Fast Steerable Principal Component Analysis

TL;DR

This paper presents a fast, accurate algorithm for steerable PCA that efficiently handles large 2D image datasets with rotations and reflections, significantly reducing computational complexity compared to existing methods.

Contribution

Introduces a novel steerable PCA algorithm utilizing Fourier-Bessel basis and non-uniform FFT, improving efficiency for large cryo-EM image datasets.

Findings

Computational complexity reduced to O(nL^3 + L^4)

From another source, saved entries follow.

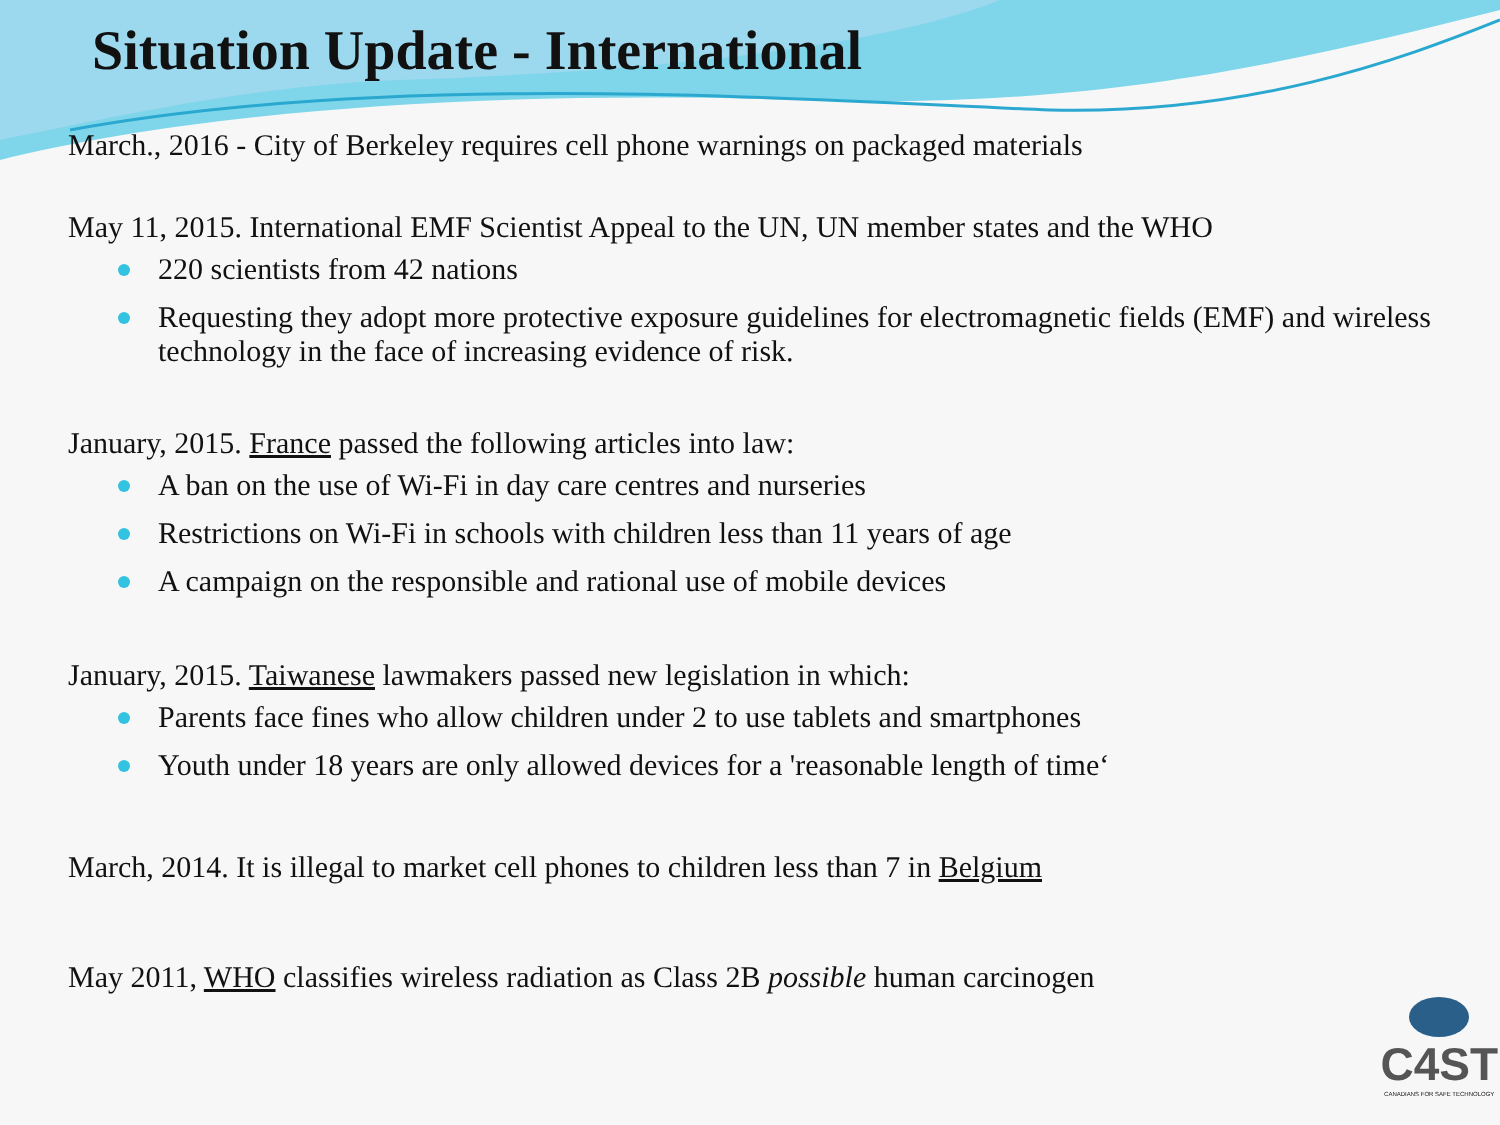Situation Update - International
March., 2016 - City of Berkeley requires cell phone warnings on packaged materials
May 11, 2015. International EMF Scientist Appeal to the UN, UN member states and the WHO
220 scientists from 42 nations
Requesting they adopt more protective exposure guidelines for electromagnetic fields (EMF) and wireless technology in the face of increasing evidence of risk.
January, 2015. France passed the following articles into law:
A ban on the use of Wi-Fi in day care centres and nurseries
Restrictions on Wi-Fi in schools with children less than 11 years of age
A campaign on the responsible and rational use of mobile devices
January, 2015. Taiwanese lawmakers passed new legislation in which:
Parents face fines who allow children under 2 to use tablets and smartphones
Youth under 18 years are only allowed devices for a 'reasonable length of time‘
March, 2014. It is illegal to market cell phones to children less than 7 in Belgium
May 2011, WHO classifies wireless radiation as Class 2B possible human carcinogen
C4ST
CANADIANS FOR SAFE TECHNOLOGY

Achieves comparable or better accuracy than traditional PCA

Significantly faster for large datasets

Abstract

Cryo-electron microscopy nowadays often requires the analysis of hundreds of thousands of 2D images as large as a few hundred pixels in each direction. Here we introduce an algorithm that efficiently and accurately performs principal component analysis (PCA) for a large set of two-dimensional images, and, for each image, the set of its uniform rotations in the plane and their reflections. For a dataset consisting of $n$ images of size $L \times L$ pixels, the computational complexity of our algorithm is $O(nL^3 + L^4)$, while existing algorithms take $O(nL^4)$. The new algorithm computes the expansion coefficients of the images in a Fourier-Bessel basis efficiently using the non-uniform fast Fourier transform. We compare the accuracy and efficiency of the new algorithm with traditional PCA and existing algorithms for steerable PCA.